# [Exercise instructions]
Rewrite the lines of the records below as a numbered list, skipping any blank lines. Leave the pictures out.

# [Listing]
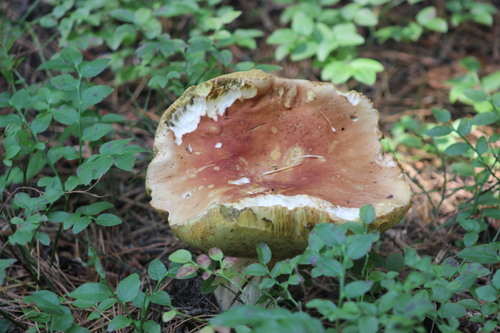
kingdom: Fungi
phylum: Basidiomycota
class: Agaricomycetes
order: Boletales
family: Boletaceae
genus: Boletus
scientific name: Boletus edulis
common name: Cep
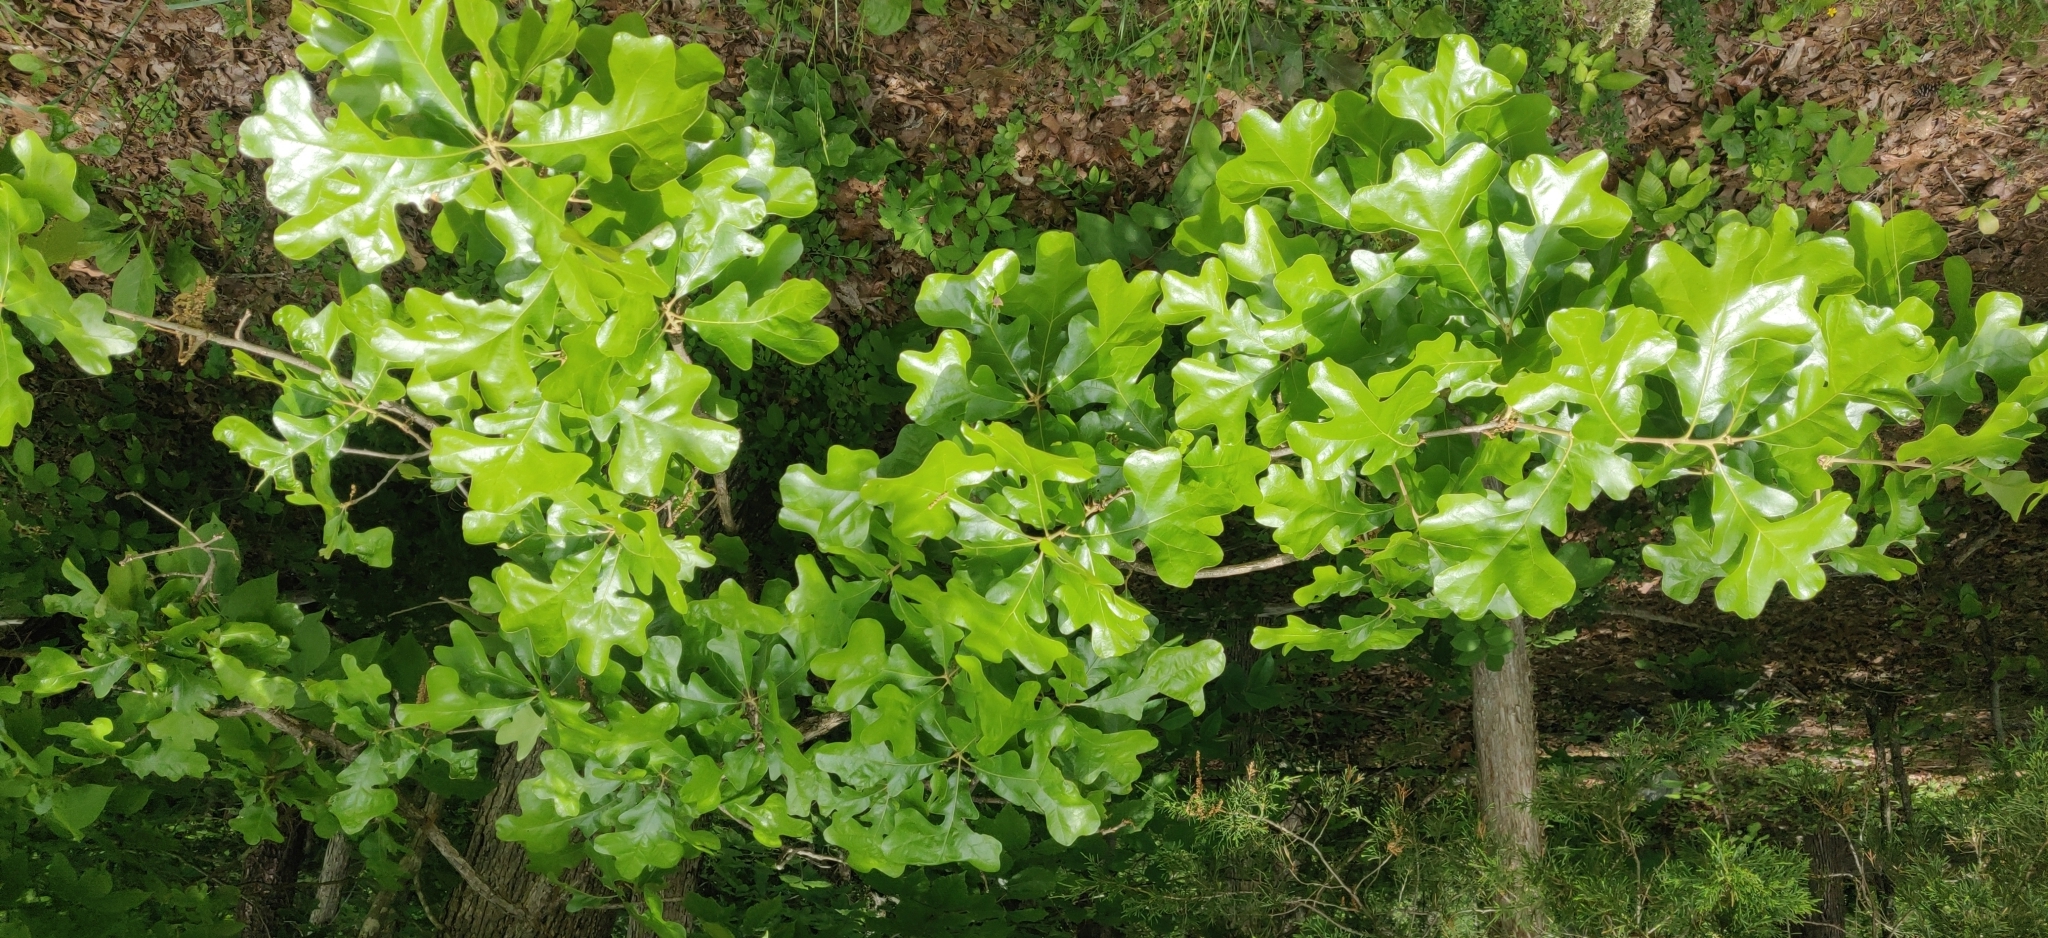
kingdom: Plantae
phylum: Tracheophyta
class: Magnoliopsida
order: Fagales
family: Fagaceae
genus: Quercus
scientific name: Quercus stellata
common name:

# [Written answer]
1. kingdom: Fungi
2. phylum: Basidiomycota
3. class: Agaricomycetes
4. order: Boletales
5. family: Boletaceae
6. genus: Boletus
7. scientific name: Boletus edulis
8. common name: Cep
9. kingdom: Plantae
10. phylum: Tracheophyta
11. class: Magnoliopsida
12. order: Fagales
13. family: Fagaceae
14. genus: Quercus
15. scientific name: Quercus stellata
16. common name:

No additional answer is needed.